The last couple days I’ve been out here, I’ve been wanting to put words to just what it is I love so much about the desert, why this place feels so filling and healing to me.
I know for sure a big part is the nostalgia factor. This place is home to so many of my best childhood memories. It’s making up games with my brother in our golf course of a backyard, like assembling “dinner pods” for the ducks and floating them out into the lakes, and waking up on Easter morning to overflowing Easter baskets and thrilling egg hunts. It’s second Christmases and New Years and Dad launching us into the deep end of the pool in the summers. It’s Grammy chasing us around playing “mouse in the house” and Grandad showing us his latest gadget addition. It’s careening around cart paths in the golf cart with friends once all the golfers have finished up and ice blocking together in the black of night. It’s my innocence and family and carefree, childlike fun all rolled into one.
There’s also something grounding about the desert. The way the surroundings are able to physically calm me by reaching all five of my senses – a truly connected and sensual experience in the truest meaning of the word. It’s like a visual, physical and spiritual feast for my soul.
The colors, ugh the colors – piercing blue skies covering a neutral landscape of sand and rocks, but interrupted by almost electric green lawns and deep pink bougainvillea and cheery yellow blossoms in the trees. My favorite color palette though is when the day turns to evening, and the mountains change to hues of purples, hanging in the foreground of pink and tangerine skies, with soft golden light streaming through the palm trees, casting dramatic shadows and a comforting filter onto everything it touches.

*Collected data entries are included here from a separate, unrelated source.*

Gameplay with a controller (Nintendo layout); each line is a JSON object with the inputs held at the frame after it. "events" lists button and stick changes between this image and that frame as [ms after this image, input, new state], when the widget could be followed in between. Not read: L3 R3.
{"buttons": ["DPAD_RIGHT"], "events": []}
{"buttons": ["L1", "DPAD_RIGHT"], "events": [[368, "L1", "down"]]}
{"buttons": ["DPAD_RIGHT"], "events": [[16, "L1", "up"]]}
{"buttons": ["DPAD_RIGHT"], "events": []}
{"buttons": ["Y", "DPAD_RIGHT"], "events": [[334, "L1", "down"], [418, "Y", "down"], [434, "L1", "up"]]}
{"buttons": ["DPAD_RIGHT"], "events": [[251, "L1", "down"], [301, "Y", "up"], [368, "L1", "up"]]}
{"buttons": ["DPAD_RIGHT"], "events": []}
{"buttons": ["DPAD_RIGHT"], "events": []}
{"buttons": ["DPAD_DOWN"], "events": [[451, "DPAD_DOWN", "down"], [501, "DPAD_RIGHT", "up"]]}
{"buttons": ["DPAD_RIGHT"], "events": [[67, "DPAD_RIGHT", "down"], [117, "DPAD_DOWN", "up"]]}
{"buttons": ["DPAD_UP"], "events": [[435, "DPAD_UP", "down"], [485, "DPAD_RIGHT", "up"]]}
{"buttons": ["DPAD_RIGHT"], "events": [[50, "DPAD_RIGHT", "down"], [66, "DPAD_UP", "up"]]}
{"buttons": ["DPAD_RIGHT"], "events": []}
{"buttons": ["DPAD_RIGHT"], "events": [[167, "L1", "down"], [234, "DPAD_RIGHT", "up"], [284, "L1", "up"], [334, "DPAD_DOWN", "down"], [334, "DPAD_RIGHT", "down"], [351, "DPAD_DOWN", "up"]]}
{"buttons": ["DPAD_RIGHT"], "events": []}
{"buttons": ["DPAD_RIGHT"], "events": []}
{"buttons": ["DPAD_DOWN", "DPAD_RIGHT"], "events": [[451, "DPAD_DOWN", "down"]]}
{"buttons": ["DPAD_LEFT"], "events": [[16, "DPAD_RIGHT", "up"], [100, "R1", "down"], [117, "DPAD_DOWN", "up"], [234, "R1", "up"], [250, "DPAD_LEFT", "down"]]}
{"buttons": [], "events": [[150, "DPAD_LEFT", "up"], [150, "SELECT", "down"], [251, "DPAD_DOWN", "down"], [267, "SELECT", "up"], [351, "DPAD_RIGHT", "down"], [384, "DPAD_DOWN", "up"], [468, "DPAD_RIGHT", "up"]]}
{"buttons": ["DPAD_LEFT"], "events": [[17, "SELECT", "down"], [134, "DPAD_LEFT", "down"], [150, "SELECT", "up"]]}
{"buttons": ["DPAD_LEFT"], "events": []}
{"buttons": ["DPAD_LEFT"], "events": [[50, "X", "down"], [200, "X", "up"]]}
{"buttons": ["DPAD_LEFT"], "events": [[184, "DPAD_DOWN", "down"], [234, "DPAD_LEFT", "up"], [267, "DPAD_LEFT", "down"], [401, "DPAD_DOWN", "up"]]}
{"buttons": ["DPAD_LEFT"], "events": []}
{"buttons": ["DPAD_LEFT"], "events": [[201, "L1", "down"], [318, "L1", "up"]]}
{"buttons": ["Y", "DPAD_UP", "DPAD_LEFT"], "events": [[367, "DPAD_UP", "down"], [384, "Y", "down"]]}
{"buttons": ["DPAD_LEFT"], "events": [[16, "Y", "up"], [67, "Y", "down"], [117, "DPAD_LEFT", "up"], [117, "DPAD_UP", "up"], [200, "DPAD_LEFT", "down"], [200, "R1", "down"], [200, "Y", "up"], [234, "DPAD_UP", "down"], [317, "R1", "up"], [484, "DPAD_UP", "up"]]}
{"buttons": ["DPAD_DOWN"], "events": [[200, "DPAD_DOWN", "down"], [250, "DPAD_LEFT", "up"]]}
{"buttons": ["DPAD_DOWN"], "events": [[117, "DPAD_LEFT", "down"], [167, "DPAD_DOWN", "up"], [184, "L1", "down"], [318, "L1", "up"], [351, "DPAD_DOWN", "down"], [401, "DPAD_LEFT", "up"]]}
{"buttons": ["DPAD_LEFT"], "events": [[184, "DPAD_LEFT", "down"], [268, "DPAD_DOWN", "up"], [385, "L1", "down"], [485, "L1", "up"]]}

Then there are the smells. The sweet smelling flowers mixed with warm dry air and fresh-cut grass. The way our condo smells just a little bit dusty, but in a rustic way, and how when I leave I carry it with me for a bit, on my clothes but mostly in my hair, blended with skin that smells like sunscreen and the old school Tide detergent that’s here. The desert even feels good to touch. The feel of the grass beneath our feet when we do cartwheels on the fairway, the cooling chill of the pool when you finally jump in after letting your skin get sweaty and fiery hot in the sun, the way your skin melts into the air and that perfect temperature in the early evening. Then there’s the taste of cracker bread with melted cheese and tomatoes that we only seem to make in the desert, paired with cold grapes and fizzy drinks by the pool, all delivered by my angel of a mom.
The sounds, or lack thereof, might be what calms me the most. The gentle white noise of the fountain in the lake nearby only interrupted by the crisp *clink!* of the ball flying off the tee from clear across the fairway. Every so often there are the wild winds that pick up at night - honestly being way too overdramatic most of the time - but still giving us Californians the illusion of weather for a bit. But mostly there’s just peaceful quiet under the velvety dark blanket of night, speckled with stars.
Beyond the nostalgia and the body-to-earth connection, there’s the overarching simplicity of stillness that comes with the desert. My time is mostly spent lounging, strolling, swimming, sun-soaking, and sleeping. The ultimate place of surrender and receiving. It’s no wonder some of my loveliest and happiest memories are wrapped up in this place. And that my soul craves it when I’m away or in need of a retreat from a life that can get unnecessarily overcomplicated. A piece of my heart will always belong to the desert, which is why I’ll never stop coming here to be united with that part of me - the little girl that just wants to run wild and free, lavishly soaking up the care and love offered by my family, the earth, and grown-up Sara that still needs all those things too.